● PROBLEM DETAILS: Search the entries for the word "result". Copy each line in which it is found.

####################

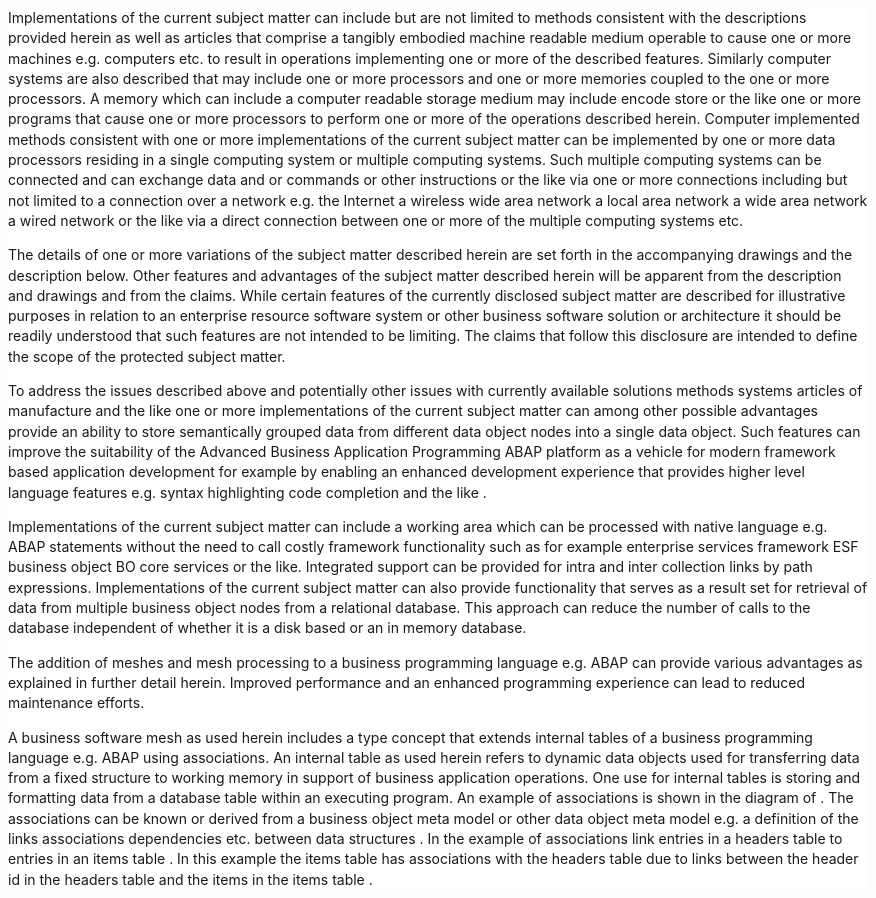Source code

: Implementations of the current subject matter can include but are not limited to methods consistent with the descriptions provided herein as well as articles that comprise a tangibly embodied machine readable medium operable to cause one or more machines e.g. computers etc. to result in operations implementing one or more of the described features. Similarly computer systems are also described that may include one or more processors and one or more memories coupled to the one or more processors. A memory which can include a computer readable storage medium may include encode store or the like one or more programs that cause one or more processors to perform one or more of the operations described herein. Computer implemented methods consistent with one or more implementations of the current subject matter can be implemented by one or more data processors residing in a single computing system or multiple computing systems. Such multiple computing systems can be connected and can exchange data and or commands or other instructions or the like via one or more connections including but not limited to a connection over a network e.g. the Internet a wireless wide area network a local area network a wide area network a wired network or the like via a direct connection between one or more of the multiple computing systems etc.

The details of one or more variations of the subject matter described herein are set forth in the accompanying drawings and the description below. Other features and advantages of the subject matter described herein will be apparent from the description and drawings and from the claims. While certain features of the currently disclosed subject matter are described for illustrative purposes in relation to an enterprise resource software system or other business software solution or architecture it should be readily understood that such features are not intended to be limiting. The claims that follow this disclosure are intended to define the scope of the protected subject matter.

To address the issues described above and potentially other issues with currently available solutions methods systems articles of manufacture and the like one or more implementations of the current subject matter can among other possible advantages provide an ability to store semantically grouped data from different data object nodes into a single data object. Such features can improve the suitability of the Advanced Business Application Programming ABAP platform as a vehicle for modern framework based application development for example by enabling an enhanced development experience that provides higher level language features e.g. syntax highlighting code completion and the like .

Implementations of the current subject matter can include a working area which can be processed with native language e.g. ABAP statements without the need to call costly framework functionality such as for example enterprise services framework ESF business object BO core services or the like. Integrated support can be provided for intra and inter collection links by path expressions. Implementations of the current subject matter can also provide functionality that serves as a result set for retrieval of data from multiple business object nodes from a relational database. This approach can reduce the number of calls to the database independent of whether it is a disk based or an in memory database.

The addition of meshes and mesh processing to a business programming language e.g. ABAP can provide various advantages as explained in further detail herein. Improved performance and an enhanced programming experience can lead to reduced maintenance efforts.

A business software mesh as used herein includes a type concept that extends internal tables of a business programming language e.g. ABAP using associations. An internal table as used herein refers to dynamic data objects used for transferring data from a fixed structure to working memory in support of business application operations. One use for internal tables is storing and formatting data from a database table within an executing program. An example of associations is shown in the diagram of . The associations can be known or derived from a business object meta model or other data object meta model e.g. a definition of the links associations dependencies etc. between data structures . In the example of associations link entries in a headers table to entries in an items table . In this example the items table has associations with the headers table due to links between the header id in the headers table and the items in the items table .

####################

● RESPONSE TO THE TASK:
: Implementations of the current subject matter can include but are not limited to methods consistent with the descriptions provided herein as well as articles that comprise a tangibly embodied machine readable medium operable to cause one or more machines e.g. computers etc. to result in operations implementing one or more of the described features. Similarly computer systems are also described that may include one or more processors and one or more memories coupled to the one or more processors. A memory which can include a computer readable storage medium may include encode store or the like one or more programs that cause one or more processors to perform one or more of the operations described herein. Computer implemented methods consistent with one or more implementations of the current subject matter can be implemented by one or more data processors residing in a single computing system or multiple computing systems. Such multiple computing systems can be connected and can exchange data and or commands or other instructions or the like via one or more connections including but not limited to a connection over a network e.g. the Internet a wireless wide area network a local area network a wide area network a wired network or the like via a direct connection between one or more of the multiple computing systems etc.
Implementations of the current subject matter can include a working area which can be processed with native language e.g. ABAP statements without the need to call costly framework functionality such as for example enterprise services framework ESF business object BO core services or the like. Integrated support can be provided for intra and inter collection links by path expressions. Implementations of the current subject matter can also provide functionality that serves as a result set for retrieval of data from multiple business object nodes from a relational database. This approach can reduce the number of calls to the database independent of whether it is a disk based or an in memory database.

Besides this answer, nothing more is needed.